--- Available data Enclosed Below ---
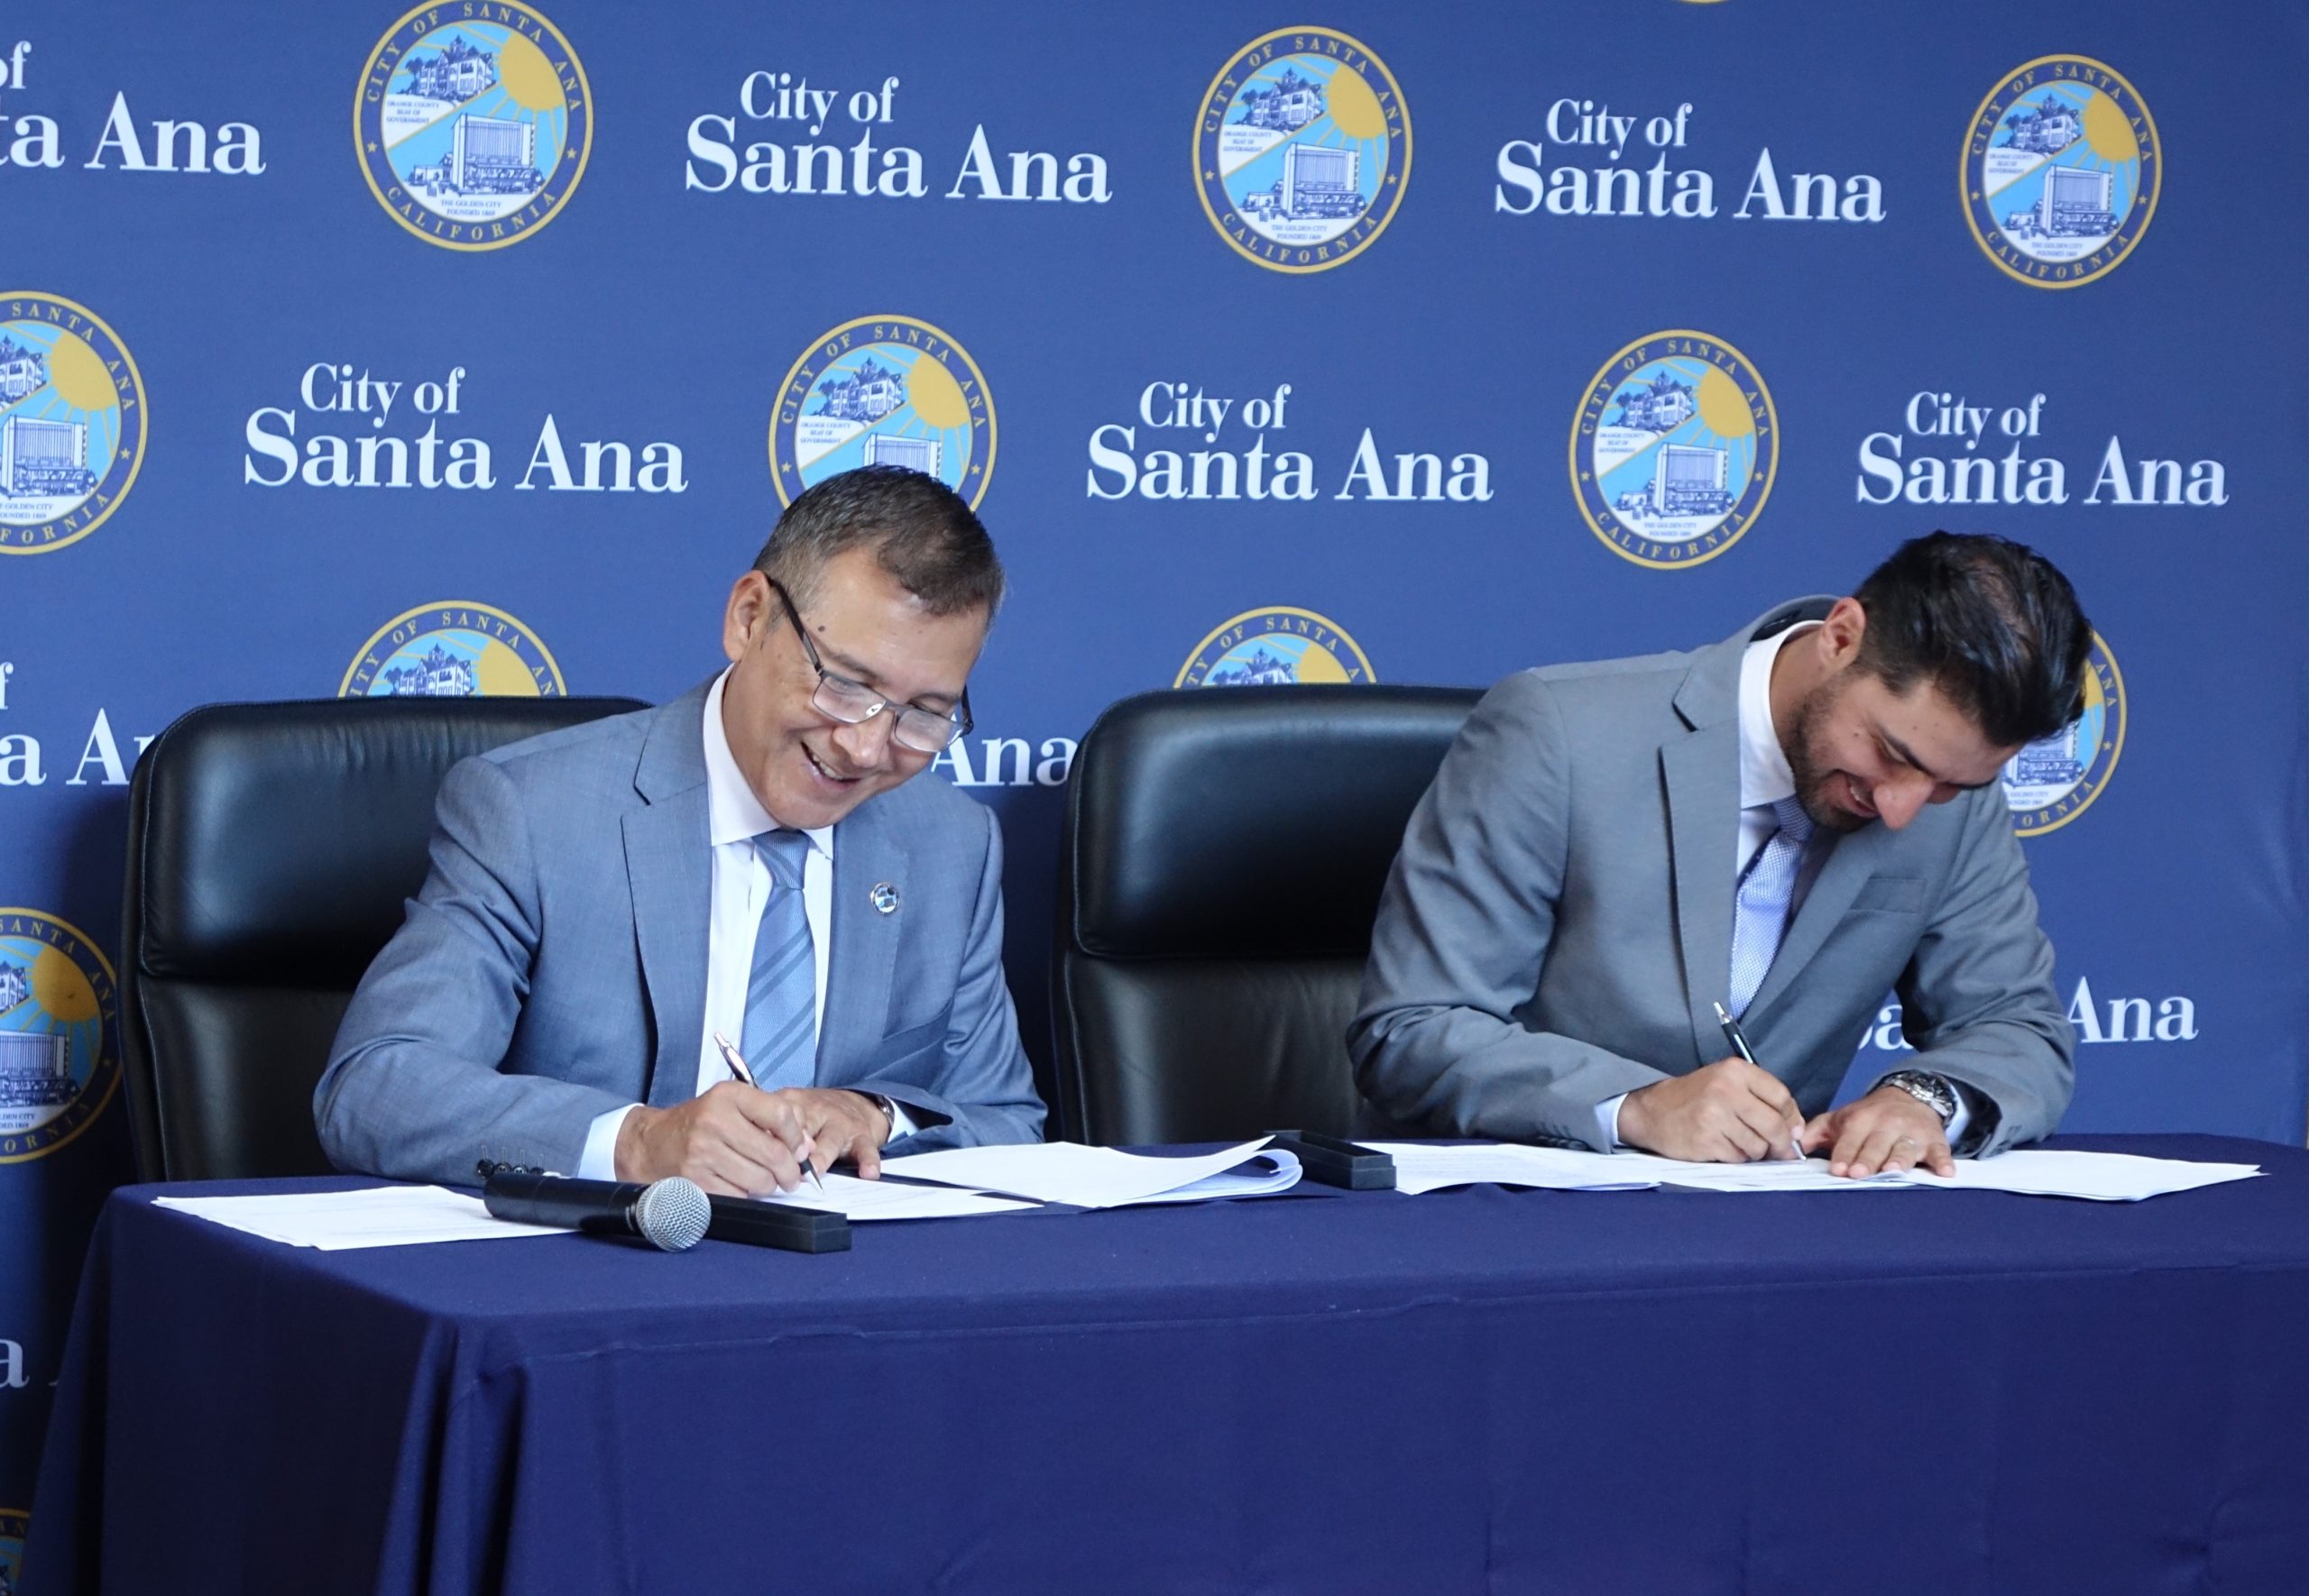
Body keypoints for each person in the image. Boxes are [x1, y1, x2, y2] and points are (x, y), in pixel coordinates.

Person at [317, 466, 1046, 1192]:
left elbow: (1007, 1124)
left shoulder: (952, 844)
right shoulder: (533, 814)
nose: (864, 747)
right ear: (749, 617)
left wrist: (879, 1115)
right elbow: (376, 1087)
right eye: (846, 686)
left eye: (923, 715)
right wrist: (637, 1143)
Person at [1350, 531, 2091, 1179]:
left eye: (1950, 786)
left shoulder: (1949, 799)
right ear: (1841, 637)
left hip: (1768, 1247)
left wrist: (1921, 1099)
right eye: (1891, 754)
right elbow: (1415, 1026)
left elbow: (2016, 1027)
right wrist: (1636, 1107)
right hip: (1514, 1227)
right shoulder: (1560, 734)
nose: (1903, 808)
--- End of Enclosed Available data ---
### Exercise details
Leaving aside the images, write out every entry above exactly.

### Expected answer
Body keypoints for each person in the image. Boxes are [x1, y1, x2, y2] and points are (x, y), in pixel coordinates.

Person at [317, 466, 1046, 1192]:
left elbow: (1007, 1124)
left shoulder: (952, 844)
right shoulder: (533, 814)
nose: (864, 747)
right ear: (749, 617)
left wrist: (879, 1115)
right elbow: (376, 1087)
right eye: (846, 686)
left eye: (923, 715)
right wrist: (637, 1143)
Person at [1350, 531, 2091, 1179]:
left eye: (1950, 786)
left shoulder: (1949, 799)
right ear: (1841, 637)
left hip: (1768, 1247)
left wrist: (1921, 1099)
right eye: (1891, 754)
right elbow: (1415, 1026)
left elbow: (2016, 1027)
right wrist: (1636, 1107)
right hip: (1514, 1227)
right shoulder: (1560, 734)
nose: (1903, 808)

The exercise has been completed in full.